Apart from the many images of Modi, the website showcases many activities including rangoli competition, stories of ‘unsung heroes’ and downloads of images and Modi quotes. Ditto, the new song, ‘Har Ghar Tiranga‘, which is not about India’s achievements over 75 years, but the pet themes of this dispensation – yoga, outsized statues (of Shiva and Vallabhai Patel, among others), Swachh Bharat, ending with many images of, who else, but the current prime minister. The template is the same as ‘Mile Sur Mera Tumhara’ – the past never really goes away.
But in all this patriotic fervour, one would be hard put to get anything about Nehru, even on the website. He has simply been airbrushed away, somewhat like the removal of purged leaders from photographs in the old Soviet Union. As far as Narendra Modi and his government are concerned, Jawaharlal Nehru simply does not exist.

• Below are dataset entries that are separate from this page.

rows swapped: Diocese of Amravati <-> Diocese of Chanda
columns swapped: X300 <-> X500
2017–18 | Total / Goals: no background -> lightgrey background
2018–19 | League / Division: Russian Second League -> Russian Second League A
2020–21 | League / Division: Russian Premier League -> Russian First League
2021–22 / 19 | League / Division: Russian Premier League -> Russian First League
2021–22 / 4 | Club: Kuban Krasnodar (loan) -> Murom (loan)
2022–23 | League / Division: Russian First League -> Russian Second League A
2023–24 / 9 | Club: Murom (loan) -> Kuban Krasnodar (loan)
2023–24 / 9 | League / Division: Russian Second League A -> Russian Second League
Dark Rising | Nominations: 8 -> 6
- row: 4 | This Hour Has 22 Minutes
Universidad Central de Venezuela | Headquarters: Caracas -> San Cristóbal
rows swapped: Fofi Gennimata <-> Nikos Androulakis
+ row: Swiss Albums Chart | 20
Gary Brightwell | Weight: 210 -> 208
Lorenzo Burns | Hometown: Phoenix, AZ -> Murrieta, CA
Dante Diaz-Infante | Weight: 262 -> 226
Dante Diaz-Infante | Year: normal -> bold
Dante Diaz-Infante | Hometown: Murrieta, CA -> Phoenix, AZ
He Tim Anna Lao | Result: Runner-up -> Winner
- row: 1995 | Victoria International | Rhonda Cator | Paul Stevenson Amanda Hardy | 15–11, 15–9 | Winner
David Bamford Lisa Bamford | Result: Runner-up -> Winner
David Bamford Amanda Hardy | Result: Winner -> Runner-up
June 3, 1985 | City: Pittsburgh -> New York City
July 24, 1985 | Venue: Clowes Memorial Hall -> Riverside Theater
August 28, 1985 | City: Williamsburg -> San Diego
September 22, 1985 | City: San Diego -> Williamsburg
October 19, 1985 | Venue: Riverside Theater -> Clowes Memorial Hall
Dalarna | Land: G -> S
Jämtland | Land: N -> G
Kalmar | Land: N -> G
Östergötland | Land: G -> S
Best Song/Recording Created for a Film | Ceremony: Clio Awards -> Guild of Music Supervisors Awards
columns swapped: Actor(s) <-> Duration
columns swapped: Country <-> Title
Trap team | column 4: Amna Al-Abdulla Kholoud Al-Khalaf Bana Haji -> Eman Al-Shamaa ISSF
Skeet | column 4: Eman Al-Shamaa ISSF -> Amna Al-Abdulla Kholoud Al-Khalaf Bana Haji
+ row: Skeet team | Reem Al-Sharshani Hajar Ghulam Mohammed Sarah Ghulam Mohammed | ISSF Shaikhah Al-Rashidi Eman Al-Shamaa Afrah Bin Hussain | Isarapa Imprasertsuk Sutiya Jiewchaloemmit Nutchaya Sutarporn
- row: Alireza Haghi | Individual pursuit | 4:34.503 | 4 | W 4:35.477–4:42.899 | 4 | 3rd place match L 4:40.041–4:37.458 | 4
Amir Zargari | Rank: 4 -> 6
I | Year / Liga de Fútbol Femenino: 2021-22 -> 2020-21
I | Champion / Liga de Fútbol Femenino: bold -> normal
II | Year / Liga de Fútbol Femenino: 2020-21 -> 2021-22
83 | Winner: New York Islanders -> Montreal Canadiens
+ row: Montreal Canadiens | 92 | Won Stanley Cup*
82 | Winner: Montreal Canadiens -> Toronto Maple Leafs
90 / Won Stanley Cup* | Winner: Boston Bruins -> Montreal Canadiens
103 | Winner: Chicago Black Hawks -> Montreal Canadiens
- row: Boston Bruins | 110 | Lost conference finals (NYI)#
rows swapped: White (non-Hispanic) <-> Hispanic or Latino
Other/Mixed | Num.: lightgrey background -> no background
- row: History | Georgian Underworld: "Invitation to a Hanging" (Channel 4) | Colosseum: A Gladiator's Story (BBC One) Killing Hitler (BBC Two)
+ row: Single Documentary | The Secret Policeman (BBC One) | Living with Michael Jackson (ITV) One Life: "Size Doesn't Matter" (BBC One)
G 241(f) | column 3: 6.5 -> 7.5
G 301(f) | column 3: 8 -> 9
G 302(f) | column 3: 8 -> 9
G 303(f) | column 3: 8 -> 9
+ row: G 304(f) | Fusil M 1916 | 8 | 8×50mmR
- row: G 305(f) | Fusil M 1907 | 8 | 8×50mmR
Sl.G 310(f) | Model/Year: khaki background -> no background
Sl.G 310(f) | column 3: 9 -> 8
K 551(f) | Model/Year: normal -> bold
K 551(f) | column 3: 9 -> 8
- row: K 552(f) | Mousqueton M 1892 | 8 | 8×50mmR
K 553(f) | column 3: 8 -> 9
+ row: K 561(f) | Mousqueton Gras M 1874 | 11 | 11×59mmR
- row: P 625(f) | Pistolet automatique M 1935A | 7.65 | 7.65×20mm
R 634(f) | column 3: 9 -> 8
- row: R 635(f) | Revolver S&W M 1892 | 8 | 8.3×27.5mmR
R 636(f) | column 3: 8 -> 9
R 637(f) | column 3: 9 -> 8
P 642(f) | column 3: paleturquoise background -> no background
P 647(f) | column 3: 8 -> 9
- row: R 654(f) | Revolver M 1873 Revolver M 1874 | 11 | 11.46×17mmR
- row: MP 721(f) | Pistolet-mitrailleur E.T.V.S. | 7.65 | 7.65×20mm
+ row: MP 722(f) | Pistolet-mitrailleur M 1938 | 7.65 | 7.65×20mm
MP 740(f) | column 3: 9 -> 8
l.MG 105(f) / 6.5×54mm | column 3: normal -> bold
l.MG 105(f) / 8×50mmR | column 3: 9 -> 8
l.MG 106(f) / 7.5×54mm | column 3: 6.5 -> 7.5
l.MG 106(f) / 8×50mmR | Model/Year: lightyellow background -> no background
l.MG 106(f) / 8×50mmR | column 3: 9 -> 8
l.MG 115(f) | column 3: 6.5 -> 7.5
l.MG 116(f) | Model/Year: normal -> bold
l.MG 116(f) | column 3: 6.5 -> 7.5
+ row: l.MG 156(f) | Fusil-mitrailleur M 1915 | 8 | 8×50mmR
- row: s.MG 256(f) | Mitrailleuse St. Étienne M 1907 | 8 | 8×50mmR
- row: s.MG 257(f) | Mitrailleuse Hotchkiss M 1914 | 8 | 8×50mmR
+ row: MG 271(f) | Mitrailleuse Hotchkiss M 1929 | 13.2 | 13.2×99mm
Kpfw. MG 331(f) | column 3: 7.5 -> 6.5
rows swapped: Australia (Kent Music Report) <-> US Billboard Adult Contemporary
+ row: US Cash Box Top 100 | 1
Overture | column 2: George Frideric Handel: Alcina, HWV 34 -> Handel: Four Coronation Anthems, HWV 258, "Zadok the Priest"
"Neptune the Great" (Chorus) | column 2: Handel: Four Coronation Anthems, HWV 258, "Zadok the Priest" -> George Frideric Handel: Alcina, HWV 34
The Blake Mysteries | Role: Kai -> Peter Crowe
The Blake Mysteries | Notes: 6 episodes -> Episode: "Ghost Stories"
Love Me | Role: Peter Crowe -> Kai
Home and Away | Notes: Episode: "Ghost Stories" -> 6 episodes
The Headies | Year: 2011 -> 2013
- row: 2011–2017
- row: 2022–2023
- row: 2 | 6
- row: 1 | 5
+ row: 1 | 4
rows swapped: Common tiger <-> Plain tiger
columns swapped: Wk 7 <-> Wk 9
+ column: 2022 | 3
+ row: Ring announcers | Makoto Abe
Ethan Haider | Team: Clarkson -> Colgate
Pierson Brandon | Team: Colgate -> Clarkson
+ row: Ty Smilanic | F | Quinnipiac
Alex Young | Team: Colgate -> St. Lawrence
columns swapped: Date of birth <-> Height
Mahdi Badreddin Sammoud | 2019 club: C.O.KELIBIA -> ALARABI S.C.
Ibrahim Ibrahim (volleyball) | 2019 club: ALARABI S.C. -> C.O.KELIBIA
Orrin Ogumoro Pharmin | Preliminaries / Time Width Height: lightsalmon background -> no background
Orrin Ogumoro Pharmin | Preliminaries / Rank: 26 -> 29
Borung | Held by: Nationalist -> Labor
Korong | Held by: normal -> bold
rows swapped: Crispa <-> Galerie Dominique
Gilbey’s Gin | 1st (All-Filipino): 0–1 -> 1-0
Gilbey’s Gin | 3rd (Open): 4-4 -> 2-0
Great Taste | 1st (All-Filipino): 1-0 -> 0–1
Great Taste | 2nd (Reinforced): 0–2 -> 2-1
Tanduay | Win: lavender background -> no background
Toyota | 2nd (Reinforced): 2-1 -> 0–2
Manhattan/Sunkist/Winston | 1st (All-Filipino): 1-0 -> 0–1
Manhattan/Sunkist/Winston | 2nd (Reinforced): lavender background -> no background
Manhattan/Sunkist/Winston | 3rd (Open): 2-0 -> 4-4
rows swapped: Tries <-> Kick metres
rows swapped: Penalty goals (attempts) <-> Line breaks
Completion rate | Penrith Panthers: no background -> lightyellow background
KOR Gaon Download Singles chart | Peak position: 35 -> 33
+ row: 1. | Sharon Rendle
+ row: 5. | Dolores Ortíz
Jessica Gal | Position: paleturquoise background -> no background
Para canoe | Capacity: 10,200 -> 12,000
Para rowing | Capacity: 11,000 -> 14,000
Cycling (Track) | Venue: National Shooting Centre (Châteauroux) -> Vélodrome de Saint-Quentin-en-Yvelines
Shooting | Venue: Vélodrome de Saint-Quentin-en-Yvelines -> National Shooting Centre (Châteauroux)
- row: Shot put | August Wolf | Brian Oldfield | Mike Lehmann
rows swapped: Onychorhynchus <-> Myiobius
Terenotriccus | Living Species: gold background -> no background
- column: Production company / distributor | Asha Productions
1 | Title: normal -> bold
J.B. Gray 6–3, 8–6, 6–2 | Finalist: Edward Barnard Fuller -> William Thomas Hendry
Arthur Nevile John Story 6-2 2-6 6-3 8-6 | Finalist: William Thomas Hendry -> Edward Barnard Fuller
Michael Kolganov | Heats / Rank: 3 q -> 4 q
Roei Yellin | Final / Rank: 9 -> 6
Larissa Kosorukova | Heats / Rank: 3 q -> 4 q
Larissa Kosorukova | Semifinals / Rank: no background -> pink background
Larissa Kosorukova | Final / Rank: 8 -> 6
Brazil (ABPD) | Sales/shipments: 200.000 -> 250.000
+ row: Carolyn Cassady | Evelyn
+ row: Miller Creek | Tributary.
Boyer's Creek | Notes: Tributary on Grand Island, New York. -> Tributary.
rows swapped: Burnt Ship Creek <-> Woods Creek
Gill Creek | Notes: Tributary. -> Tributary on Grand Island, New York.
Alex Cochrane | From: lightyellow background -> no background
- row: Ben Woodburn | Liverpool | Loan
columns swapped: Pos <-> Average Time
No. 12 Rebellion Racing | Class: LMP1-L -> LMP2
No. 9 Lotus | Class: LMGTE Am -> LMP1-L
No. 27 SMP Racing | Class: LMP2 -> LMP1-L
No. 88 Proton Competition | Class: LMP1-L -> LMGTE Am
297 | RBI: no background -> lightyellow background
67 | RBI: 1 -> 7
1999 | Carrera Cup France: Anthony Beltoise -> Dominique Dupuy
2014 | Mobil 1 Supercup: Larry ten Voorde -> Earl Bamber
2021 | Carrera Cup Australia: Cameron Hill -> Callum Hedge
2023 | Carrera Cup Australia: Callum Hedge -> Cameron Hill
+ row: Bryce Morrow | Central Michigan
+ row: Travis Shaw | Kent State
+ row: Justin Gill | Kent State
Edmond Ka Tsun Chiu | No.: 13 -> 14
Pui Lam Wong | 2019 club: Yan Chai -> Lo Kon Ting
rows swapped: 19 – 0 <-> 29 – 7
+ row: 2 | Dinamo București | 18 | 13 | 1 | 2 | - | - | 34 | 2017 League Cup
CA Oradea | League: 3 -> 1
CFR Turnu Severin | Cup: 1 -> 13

Keeping that in mind, the “chaining” of Nehru, the police action on the Gandhi siblings and the virtual house arrest of Sonia Gandhi, make perfect sense. The presence of the Gandhis is inconvenient for the current prime minister. But he cannot wish them away. And as far as Nehru is concerned, his resounding “Tryst with Destiny” speech will still resonate and inspire Indians for many more years, far beyond this Amrit Mahotsav with its limited shelf life.
(Sidharth Bhatia is a journalist and writer based in Mumbai and is a Founding Editor of The Wire.)